Müslümanca bir yönetim istemek, Allah’ın ayetlerini (şeriat-ı garra’yı) uygulamaya çalışmak ve bunun için bir devlet sistemi kurmaya çalışmak ve bu minvalde bir hayat yaşamak Siyonistler nezdinde büyük suçtur. Bu yönüyle Şehit İsmail Haniye suçludur. Küfür kanunlarının dünyayı ahtapot gibi sarıp sarmaladığı bir dünyada İslam şeriatını istiyor olması öldürülmesi adına yeterli bir sebeptir. Bu isteğin mevcut beşeri sistemler ile uyuşamadığını İsmail Haniye’nin şahsında gördük/görmekteyiz.
İsmi Şehit İsmail. Şehitler ailesinin lideri. Şehitler abidesi. Şehitler yurdunun neferi. Aile boyu şehit. Şehit oğlu şehit.
Ne mutlu ona ve ne mutlu onun gibi şehadete ulaşan aile fertlerine. İnancım odur ki öldürüldüğü an Yüce Allah tarafından kendisine; “Buyurun cennete gir” denilecek. O da “Keşke kavmim de bilseydi,” (Yasin/26) diye cevap verecektir.
Kendisi şehit. Üç oğlu şehit. Dört torunu şehit. Kız kardeşi şehit. Şehit oğlu şehit. Unutmayın! Şehadet herkese yüz vermez, herkesi kucaklamaz. İstemeyen insanlar ile aynı sokakta karşı karşıya gelmeyi bile istemez.
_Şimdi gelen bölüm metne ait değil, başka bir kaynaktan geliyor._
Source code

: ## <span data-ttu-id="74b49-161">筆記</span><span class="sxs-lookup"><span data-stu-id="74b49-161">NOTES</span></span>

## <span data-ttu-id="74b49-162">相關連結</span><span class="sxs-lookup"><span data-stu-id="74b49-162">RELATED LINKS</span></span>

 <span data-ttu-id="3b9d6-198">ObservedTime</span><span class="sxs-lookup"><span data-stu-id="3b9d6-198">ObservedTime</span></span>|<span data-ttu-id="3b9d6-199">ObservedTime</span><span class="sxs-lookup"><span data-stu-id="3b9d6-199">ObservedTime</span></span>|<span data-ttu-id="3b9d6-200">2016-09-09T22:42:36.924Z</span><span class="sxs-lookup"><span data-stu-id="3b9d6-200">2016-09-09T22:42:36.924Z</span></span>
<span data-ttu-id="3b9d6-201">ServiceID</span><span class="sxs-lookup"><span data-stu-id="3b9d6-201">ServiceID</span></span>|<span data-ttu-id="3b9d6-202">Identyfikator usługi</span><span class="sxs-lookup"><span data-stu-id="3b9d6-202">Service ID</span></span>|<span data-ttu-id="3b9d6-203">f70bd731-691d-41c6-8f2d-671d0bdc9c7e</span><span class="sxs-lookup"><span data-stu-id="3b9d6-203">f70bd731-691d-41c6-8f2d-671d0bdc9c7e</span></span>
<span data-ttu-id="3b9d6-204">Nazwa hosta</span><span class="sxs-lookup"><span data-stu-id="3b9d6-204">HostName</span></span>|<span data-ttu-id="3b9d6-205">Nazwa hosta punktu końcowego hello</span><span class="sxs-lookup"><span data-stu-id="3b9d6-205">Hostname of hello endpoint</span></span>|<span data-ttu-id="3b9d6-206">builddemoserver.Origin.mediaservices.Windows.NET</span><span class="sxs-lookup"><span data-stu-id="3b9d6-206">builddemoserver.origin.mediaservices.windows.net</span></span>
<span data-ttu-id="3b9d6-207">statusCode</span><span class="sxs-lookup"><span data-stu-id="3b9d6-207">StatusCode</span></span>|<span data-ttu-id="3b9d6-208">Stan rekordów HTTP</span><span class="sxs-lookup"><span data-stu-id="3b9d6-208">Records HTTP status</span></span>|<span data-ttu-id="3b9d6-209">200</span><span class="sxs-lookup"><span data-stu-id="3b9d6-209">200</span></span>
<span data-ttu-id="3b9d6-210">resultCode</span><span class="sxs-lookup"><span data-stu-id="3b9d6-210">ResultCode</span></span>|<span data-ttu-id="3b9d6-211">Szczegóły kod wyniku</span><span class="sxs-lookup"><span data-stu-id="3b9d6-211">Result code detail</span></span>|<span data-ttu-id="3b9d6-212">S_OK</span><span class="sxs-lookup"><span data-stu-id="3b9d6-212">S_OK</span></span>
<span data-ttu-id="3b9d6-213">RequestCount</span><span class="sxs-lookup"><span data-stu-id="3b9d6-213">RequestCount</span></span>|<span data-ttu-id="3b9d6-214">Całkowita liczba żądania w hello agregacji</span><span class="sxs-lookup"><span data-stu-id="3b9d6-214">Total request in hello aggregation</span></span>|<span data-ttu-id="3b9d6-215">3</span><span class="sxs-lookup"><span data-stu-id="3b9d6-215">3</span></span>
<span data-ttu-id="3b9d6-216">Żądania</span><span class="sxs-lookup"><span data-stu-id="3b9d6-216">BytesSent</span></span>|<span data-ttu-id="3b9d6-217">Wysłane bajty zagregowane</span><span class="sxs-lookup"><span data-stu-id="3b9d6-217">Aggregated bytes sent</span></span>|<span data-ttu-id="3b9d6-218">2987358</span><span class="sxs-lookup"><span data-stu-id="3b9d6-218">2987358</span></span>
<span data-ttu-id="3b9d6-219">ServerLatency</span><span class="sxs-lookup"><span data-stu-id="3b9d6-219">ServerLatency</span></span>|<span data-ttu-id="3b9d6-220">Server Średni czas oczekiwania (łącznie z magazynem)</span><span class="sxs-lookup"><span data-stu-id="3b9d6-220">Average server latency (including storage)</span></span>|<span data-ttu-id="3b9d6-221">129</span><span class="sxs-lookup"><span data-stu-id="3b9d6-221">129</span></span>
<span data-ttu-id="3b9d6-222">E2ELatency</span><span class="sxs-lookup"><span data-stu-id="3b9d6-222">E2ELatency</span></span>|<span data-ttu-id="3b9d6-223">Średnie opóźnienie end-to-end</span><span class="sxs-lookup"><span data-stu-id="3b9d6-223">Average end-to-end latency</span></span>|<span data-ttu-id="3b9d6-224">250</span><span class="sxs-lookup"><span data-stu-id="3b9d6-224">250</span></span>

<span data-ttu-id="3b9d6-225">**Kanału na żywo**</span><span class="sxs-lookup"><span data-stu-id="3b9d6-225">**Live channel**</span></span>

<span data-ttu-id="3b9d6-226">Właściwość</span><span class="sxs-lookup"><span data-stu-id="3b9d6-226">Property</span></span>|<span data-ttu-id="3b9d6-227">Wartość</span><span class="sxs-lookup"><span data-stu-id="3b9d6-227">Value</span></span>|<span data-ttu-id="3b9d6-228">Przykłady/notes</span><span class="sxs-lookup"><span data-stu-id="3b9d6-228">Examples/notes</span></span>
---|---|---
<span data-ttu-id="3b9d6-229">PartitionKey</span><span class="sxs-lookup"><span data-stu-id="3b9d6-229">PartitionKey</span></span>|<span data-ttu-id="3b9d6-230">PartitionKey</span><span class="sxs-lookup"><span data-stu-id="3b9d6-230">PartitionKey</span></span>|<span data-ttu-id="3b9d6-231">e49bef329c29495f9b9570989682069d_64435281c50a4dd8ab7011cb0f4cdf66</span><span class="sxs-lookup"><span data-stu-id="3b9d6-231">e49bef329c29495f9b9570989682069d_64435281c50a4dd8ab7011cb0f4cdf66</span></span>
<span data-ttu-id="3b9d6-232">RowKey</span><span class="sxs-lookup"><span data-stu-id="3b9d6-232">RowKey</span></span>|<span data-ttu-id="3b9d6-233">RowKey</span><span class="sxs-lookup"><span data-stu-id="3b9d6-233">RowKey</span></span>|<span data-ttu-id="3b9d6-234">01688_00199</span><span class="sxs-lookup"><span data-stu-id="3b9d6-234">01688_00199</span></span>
Evet! Gazzeliler direndikçe biz küçülüyoruz. Onlar kanlarıyla hayata imza atarken biz yerimizde titriyoruz. Onlar şehadete kanat çırparlarken biz utanıyoruz. Onlar Siyonistlere karşı arslanlar gibi çarpışırlarken biz boyun büküyoruz. Onlar şehadetle nişanlanırken biz kahroluyoruz. Ancak hepimiz aynı cennete talipliyiz.